In my (admittedly old in Internet years) experience, and the (more recent) experience of people I interact with, schools are microcosms in this regard: two schools may be within the same city, or even the same neighbourhood, but the presence of the social media networks and their relative popularity and use within them can vary hugely.
As an adult looking on my younger sibling’s social media interactions (or what is visible of them, anyway), while also looking back at my own social media interactions in high school and around then, I can tell that there are more or less subtle differences between what social media people from the private or “good” schools use and what is used by people from schools that are looked down upon. Visiting school-age acquaintances in other cities paints an even more different picture.

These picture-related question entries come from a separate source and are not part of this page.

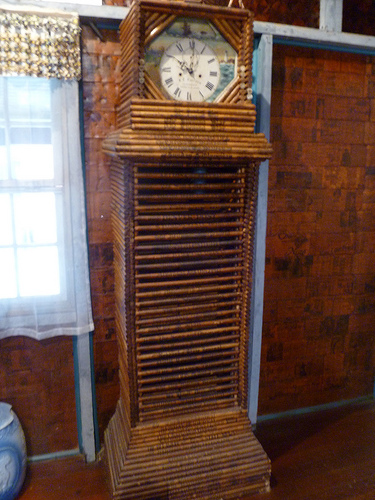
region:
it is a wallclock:
[133, 4, 249, 105]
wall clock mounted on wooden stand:
[110, 2, 275, 495]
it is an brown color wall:
[293, 71, 357, 348]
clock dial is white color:
[160, 33, 222, 103]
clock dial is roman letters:
[160, 35, 223, 99]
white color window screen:
[9, 88, 92, 339]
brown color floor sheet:
[281, 429, 371, 489]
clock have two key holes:
[176, 65, 209, 85]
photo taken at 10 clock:
[146, 13, 246, 106]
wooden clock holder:
[109, 1, 263, 498]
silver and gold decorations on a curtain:
[0, 19, 80, 64]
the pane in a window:
[13, 191, 58, 244]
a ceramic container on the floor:
[0, 398, 21, 496]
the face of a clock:
[147, 18, 241, 105]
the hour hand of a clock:
[170, 52, 188, 73]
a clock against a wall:
[107, 2, 311, 467]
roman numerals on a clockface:
[173, 83, 194, 102]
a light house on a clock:
[219, 47, 236, 73]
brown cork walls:
[290, 142, 359, 272]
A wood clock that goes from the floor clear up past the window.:
[104, 3, 269, 499]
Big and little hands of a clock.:
[165, 51, 196, 77]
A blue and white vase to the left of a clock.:
[0, 398, 27, 498]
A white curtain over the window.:
[0, 73, 95, 339]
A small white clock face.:
[161, 38, 218, 102]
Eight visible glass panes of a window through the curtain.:
[0, 75, 59, 300]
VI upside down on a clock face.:
[184, 90, 192, 102]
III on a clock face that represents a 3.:
[208, 69, 218, 78]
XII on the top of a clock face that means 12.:
[187, 38, 195, 52]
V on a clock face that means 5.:
[197, 89, 204, 98]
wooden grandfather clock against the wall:
[98, 0, 267, 496]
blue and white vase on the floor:
[0, 402, 27, 498]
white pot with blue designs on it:
[0, 401, 28, 496]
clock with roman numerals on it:
[158, 37, 219, 101]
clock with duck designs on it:
[140, 16, 241, 103]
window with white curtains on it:
[0, 7, 93, 336]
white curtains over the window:
[0, 6, 96, 336]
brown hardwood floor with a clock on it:
[10, 400, 374, 499]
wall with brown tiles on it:
[0, 0, 372, 497]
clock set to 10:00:
[159, 36, 222, 104]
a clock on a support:
[100, 0, 280, 498]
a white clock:
[153, 31, 228, 103]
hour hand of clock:
[170, 52, 191, 77]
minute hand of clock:
[185, 42, 198, 74]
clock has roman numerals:
[155, 31, 224, 106]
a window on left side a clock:
[2, 3, 263, 331]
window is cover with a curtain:
[4, 6, 101, 343]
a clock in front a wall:
[11, 3, 367, 494]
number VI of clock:
[181, 89, 196, 104]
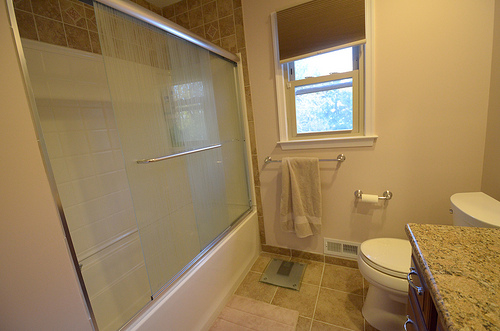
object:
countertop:
[405, 220, 499, 330]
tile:
[217, 14, 235, 39]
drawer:
[410, 256, 439, 331]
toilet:
[356, 191, 498, 330]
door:
[14, 0, 261, 324]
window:
[275, 48, 358, 141]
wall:
[20, 1, 494, 328]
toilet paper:
[360, 193, 377, 204]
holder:
[353, 189, 391, 202]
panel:
[260, 256, 308, 291]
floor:
[198, 252, 372, 330]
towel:
[279, 156, 323, 240]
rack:
[262, 156, 345, 165]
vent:
[323, 238, 359, 261]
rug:
[201, 293, 301, 330]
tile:
[247, 252, 292, 273]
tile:
[21, 48, 75, 76]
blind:
[276, 1, 367, 66]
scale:
[258, 257, 306, 291]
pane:
[293, 78, 353, 134]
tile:
[232, 253, 365, 330]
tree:
[293, 78, 353, 134]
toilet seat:
[359, 238, 413, 280]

This isn’t limited to teenagers, of course; social media usage differences by demographics, geography, and occupation are well-documented and somewhat “obvious”. But I feel that teenagers who spend practically all their time at school or interacting with school-related people are particularly insulated that way.
I disagree with @TysonJones below: teenagers today and yesterday are heavily invested in social networks… but you simply forgot that texting, calling, and “real life” interactions are also social networks.
The takeaway from both @Go_Soroush’s and @thatswattsup’s articles is pretty simple, really. There is one social media network that everybody uses, everybody has mostly the same opinion on, and that isn’t going away anytime soon: YouTube.